Our findings provide a detailed overview of HIV-1 drug resistance mutations and subtype dynamics in Istanbul. By contextualizing these results within global trends, we highlight the urgent need for robust surveillance systems, routine resistance testing, and policy shifts toward INSTI-based regimens. These measures are critical for mitigating the impact of drug resistance and advancing global efforts to control the HIV epidemic.

5. Conclusions

This study provides a comprehensive analysis of HIV-1 drug resistance mutations and subtype distributions among 1029 patients in Istanbul, Türkiye. The findings reveal a predominance of Subtype B among Turkish patients and Subtype A1 among foreign nationals, alongside an increasing prevalence of recombinant forms. Drug resistance mutations were identified across all major antiretroviral drug classes, with a gradual upward trend observed in resistance rates for NNRTIs and INIs over the study period. The high sensitivity of protease inhibitors, particularly darunavir/ritonavir, highlights their continued effectiveness in treatment protocols.

Our results emphasize the need for routine HIV-1 drug resistance testing as an integral component of clinical management, particularly in regions experiencing significant cross-border transmission. The use of next-generation sequencing has proven instrumental in detecting low-frequency mutations and providing a detailed molecular epidemiological perspective.

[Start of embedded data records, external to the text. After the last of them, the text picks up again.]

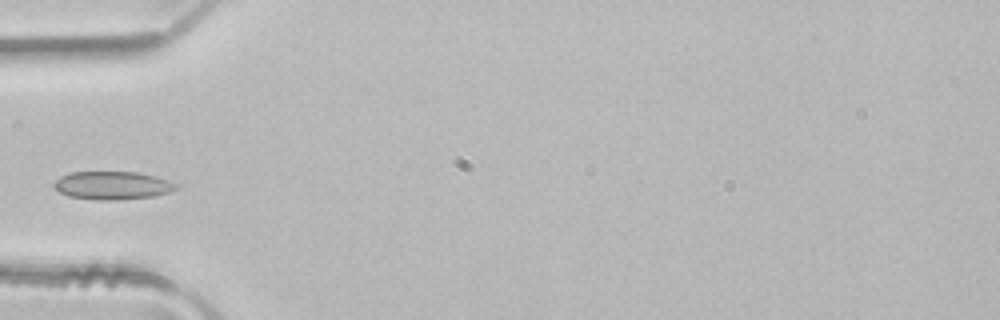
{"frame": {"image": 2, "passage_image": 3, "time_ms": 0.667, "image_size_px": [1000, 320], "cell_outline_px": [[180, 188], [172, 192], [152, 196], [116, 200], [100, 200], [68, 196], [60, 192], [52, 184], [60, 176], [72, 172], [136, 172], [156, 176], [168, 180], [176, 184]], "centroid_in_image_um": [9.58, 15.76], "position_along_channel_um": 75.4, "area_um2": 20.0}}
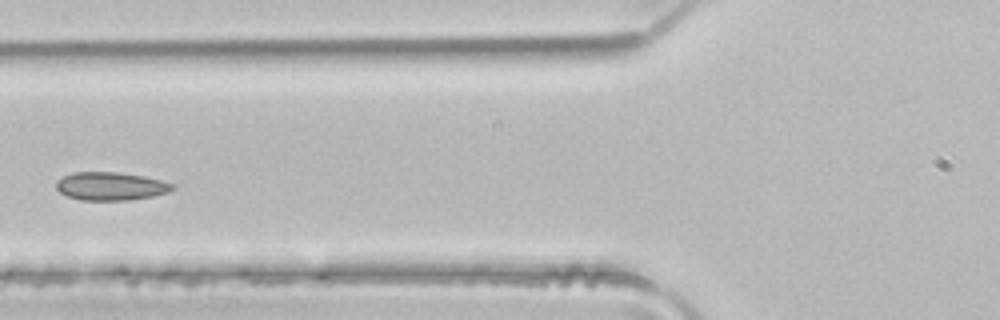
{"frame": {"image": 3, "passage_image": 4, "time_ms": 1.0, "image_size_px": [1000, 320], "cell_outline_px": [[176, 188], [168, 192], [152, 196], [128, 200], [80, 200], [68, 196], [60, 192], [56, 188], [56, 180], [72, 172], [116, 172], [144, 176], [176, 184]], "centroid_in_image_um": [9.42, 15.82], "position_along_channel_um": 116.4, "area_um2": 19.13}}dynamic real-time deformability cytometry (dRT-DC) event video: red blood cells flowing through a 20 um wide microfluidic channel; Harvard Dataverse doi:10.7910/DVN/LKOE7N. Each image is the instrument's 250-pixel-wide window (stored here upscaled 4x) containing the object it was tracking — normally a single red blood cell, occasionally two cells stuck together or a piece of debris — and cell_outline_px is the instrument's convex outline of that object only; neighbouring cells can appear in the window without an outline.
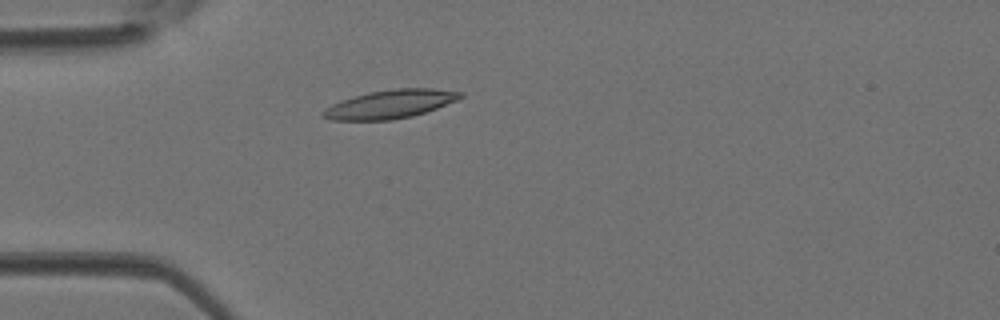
{"species": "Egyptian fruit bat (a non-hibernating species)", "species_latin": "Rousettus aegyptiacus", "temperature_condition": "room temperature", "stored_images_in_passage": 41, "camera_frame_rate_fps": 3000, "um_per_image_px": 0.085, "animal": {"sex": "female"}, "frame": {"image": 1, "passage_image": 11, "time_ms": 3.333, "image_size_px": [1000, 320], "cell_outline_px": [[464, 96], [456, 100], [436, 108], [412, 116], [392, 120], [332, 120], [324, 116], [320, 112], [332, 104], [356, 96], [372, 92], [396, 88], [432, 88], [464, 92]], "centroid_in_image_um": [33.2, 8.85], "position_along_channel_um": 51.8, "area_um2": 22.43}}
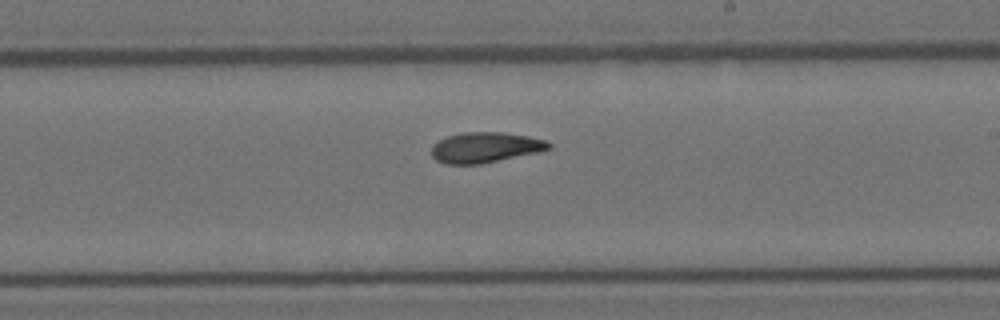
{"frame": {"image": 2, "passage_image": 24, "time_ms": 7.667, "image_size_px": [1000, 320], "cell_outline_px": [[552, 148], [540, 152], [480, 164], [444, 164], [436, 160], [432, 156], [432, 144], [448, 136], [460, 132], [500, 132], [528, 136], [544, 140], [552, 144]], "centroid_in_image_um": [41.25, 12.53], "position_along_channel_um": 247.8, "area_um2": 20.87}}
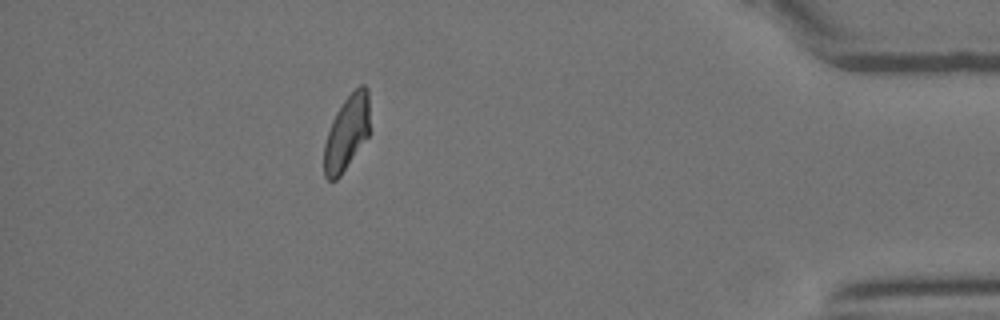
{"frame": {"image": 3, "passage_image": 37, "time_ms": 12.0, "image_size_px": [1000, 320], "cell_outline_px": [[368, 136], [340, 176], [336, 180], [328, 180], [324, 176], [324, 144], [332, 120], [336, 112], [344, 100], [360, 84], [364, 84], [368, 88]], "centroid_in_image_um": [29.45, 11.29], "position_along_channel_um": 405.7, "area_um2": 19.59}}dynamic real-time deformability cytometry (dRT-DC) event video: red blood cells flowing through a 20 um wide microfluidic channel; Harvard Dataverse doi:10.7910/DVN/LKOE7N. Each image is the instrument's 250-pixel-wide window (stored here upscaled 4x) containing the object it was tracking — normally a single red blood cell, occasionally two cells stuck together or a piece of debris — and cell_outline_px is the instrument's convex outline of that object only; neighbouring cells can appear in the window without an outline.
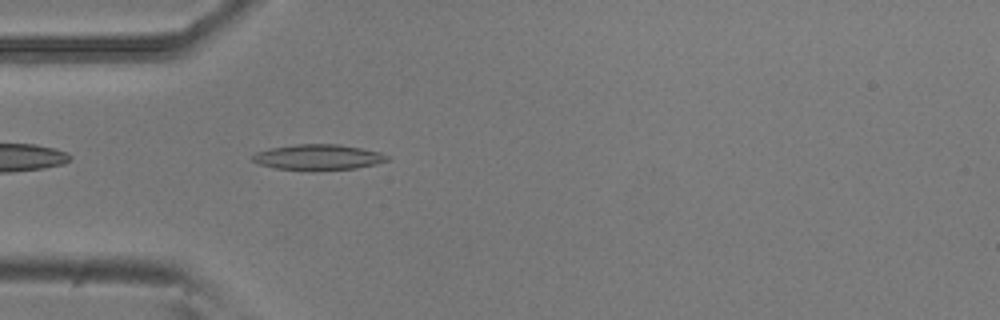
{"species": "common noctule bat (a hibernating species)", "species_latin": "Nyctalus noctula", "temperature_condition": "room temperature", "stored_images_in_passage": 40, "camera_frame_rate_fps": 3000, "um_per_image_px": 0.085, "animal": {"sex": "male", "body_mass_g": 20.5, "forearm_length_mm": 52.5}, "frame": {"image": 1, "passage_image": 3, "time_ms": 0.667, "image_size_px": [1000, 320], "cell_outline_px": [[392, 160], [376, 164], [356, 168], [312, 172], [276, 168], [260, 164], [252, 160], [252, 156], [256, 152], [268, 148], [296, 144], [340, 144], [380, 152], [388, 156]], "centroid_in_image_um": [27.06, 13.38], "position_along_channel_um": 57.9, "area_um2": 20.52}}
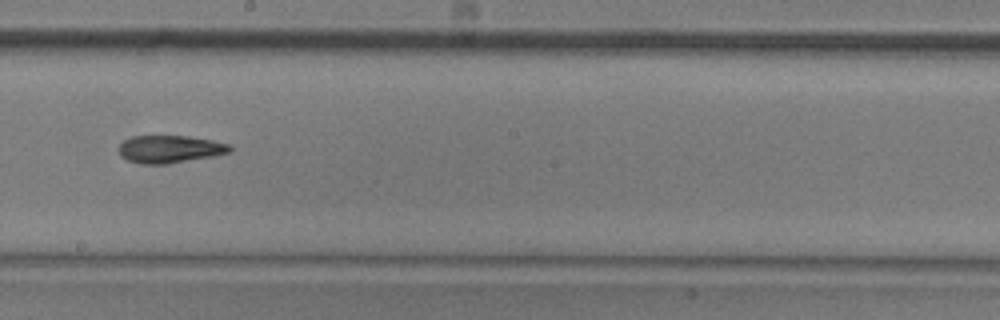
{"frame": {"image": 2, "passage_image": 17, "time_ms": 5.333, "image_size_px": [1000, 320], "cell_outline_px": [[232, 152], [212, 156], [168, 164], [140, 164], [128, 160], [120, 156], [120, 144], [124, 140], [132, 136], [188, 136], [212, 140], [228, 144], [232, 148]], "centroid_in_image_um": [14.43, 12.68], "position_along_channel_um": 233.8, "area_um2": 17.8}}
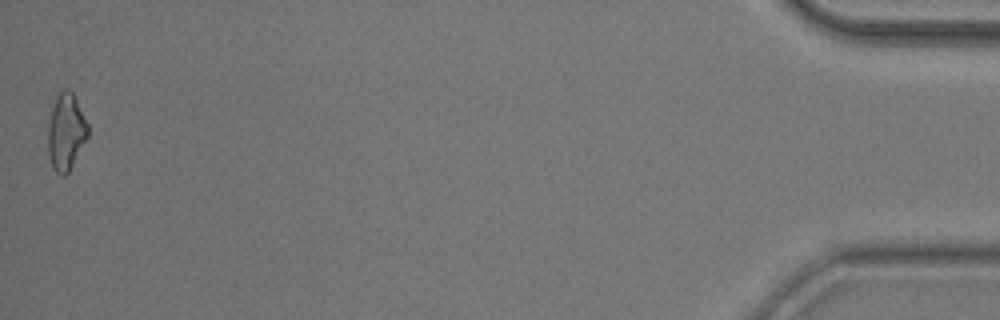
{"frame": {"image": 3, "passage_image": 40, "time_ms": 13.0, "image_size_px": [1000, 320], "cell_outline_px": [[88, 136], [68, 172], [64, 176], [60, 176], [52, 168], [48, 156], [48, 124], [52, 108], [56, 96], [64, 88], [68, 88], [72, 92], [88, 124]], "centroid_in_image_um": [5.59, 11.22], "position_along_channel_um": 429.6, "area_um2": 17.74}, "authors_computed_cell_mechanics": {"area_um2": 17.9758, "velocity_mm_per_s": 3.8136, "shape_relaxation_time_tau1_ms": 8.2527, "shape_relaxation_time_tau2_ms": 2.9889, "deformation_change_tau1": 0.203, "deformation_change_tau2": 0.1167}}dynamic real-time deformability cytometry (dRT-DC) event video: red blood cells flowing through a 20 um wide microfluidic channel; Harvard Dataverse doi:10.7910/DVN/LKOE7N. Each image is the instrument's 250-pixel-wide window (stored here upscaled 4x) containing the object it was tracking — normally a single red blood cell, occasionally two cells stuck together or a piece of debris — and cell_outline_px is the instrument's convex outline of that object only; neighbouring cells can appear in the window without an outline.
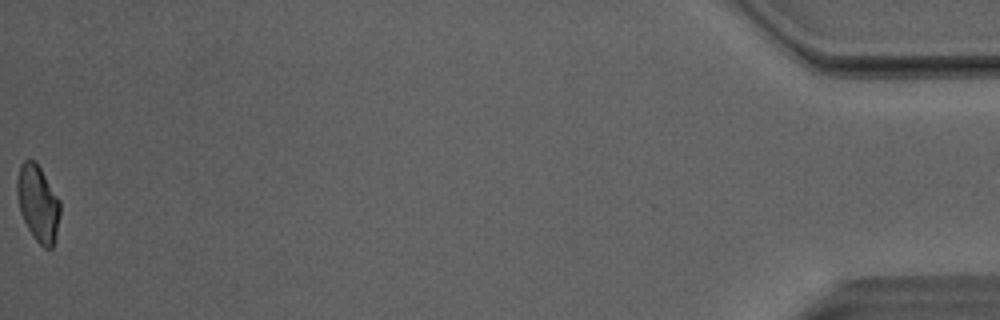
{"species": "Egyptian fruit bat (a non-hibernating species)", "species_latin": "Rousettus aegyptiacus", "temperature_condition": "room temperature", "stored_images_in_passage": 50, "camera_frame_rate_fps": 3000, "um_per_image_px": 0.085, "animal": {"sex": "male"}, "frame": {"image": 1, "passage_image": 50, "time_ms": 16.333, "image_size_px": [1000, 320], "cell_outline_px": [[60, 212], [56, 236], [52, 248], [44, 248], [32, 236], [20, 212], [16, 192], [16, 180], [20, 164], [24, 160], [32, 160], [40, 168], [60, 200]], "centroid_in_image_um": [3.22, 17.29], "position_along_channel_um": 432.0, "area_um2": 19.07}, "authors_computed_cell_mechanics": {"area_um2": 20.5479, "velocity_mm_per_s": 4.0855, "shape_relaxation_time_tau1_ms": 8.4329, "shape_relaxation_time_tau2_ms": 1.3449, "deformation_change_tau1": 0.1526, "deformation_change_tau2": 0.0621}}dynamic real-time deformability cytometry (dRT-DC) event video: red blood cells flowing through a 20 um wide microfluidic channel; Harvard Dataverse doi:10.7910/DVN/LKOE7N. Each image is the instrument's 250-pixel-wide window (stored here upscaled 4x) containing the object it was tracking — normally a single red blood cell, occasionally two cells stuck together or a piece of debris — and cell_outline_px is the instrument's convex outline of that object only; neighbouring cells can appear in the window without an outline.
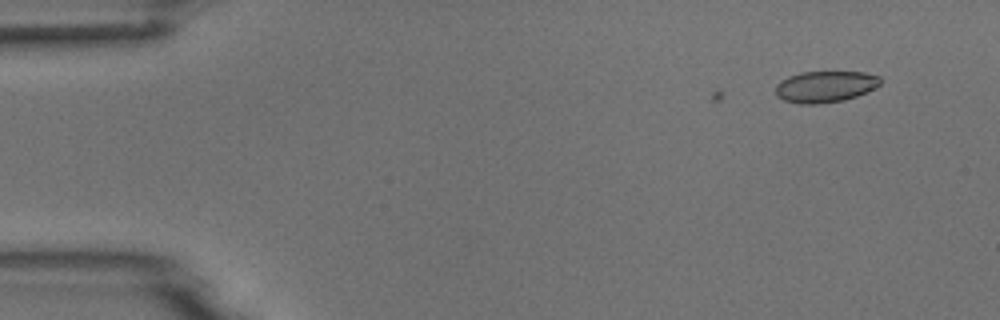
{"species": "common noctule bat (a hibernating species)", "species_latin": "Nyctalus noctula", "temperature_condition": "room temperature", "stored_images_in_passage": 7, "camera_frame_rate_fps": 3000, "um_per_image_px": 0.085, "animal": {"sex": "male", "body_mass_g": 18.8}, "frame": {"image": 1, "passage_image": 3, "time_ms": 2.667, "image_size_px": [1000, 320], "cell_outline_px": [[880, 84], [868, 92], [844, 100], [820, 104], [800, 104], [784, 100], [776, 96], [776, 84], [780, 80], [788, 76], [800, 72], [864, 72], [880, 76]], "centroid_in_image_um": [70.13, 7.36], "position_along_channel_um": 14.9, "area_um2": 19.31}}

Alongside viral load, HIV subtypes, and drug resistance profiles, the individualized management of HIV antiviral therapy for both domestic and international patients significantly contributes to achieving more effective and sustainable treatment outcomes on both national and global scales.

To optimize treatment outcomes, national guidelines should prioritize integrase inhibitor (INSTI)-based regimens, given their superior resistance profiles. Strengthened surveillance programs and multicenter studies across diverse regions of Türkiye are crucial for monitoring subtype dynamics and resistance patterns. By addressing these challenges, healthcare systems can contribute significantly to achieving global HIV control goals and improving patient outcomes.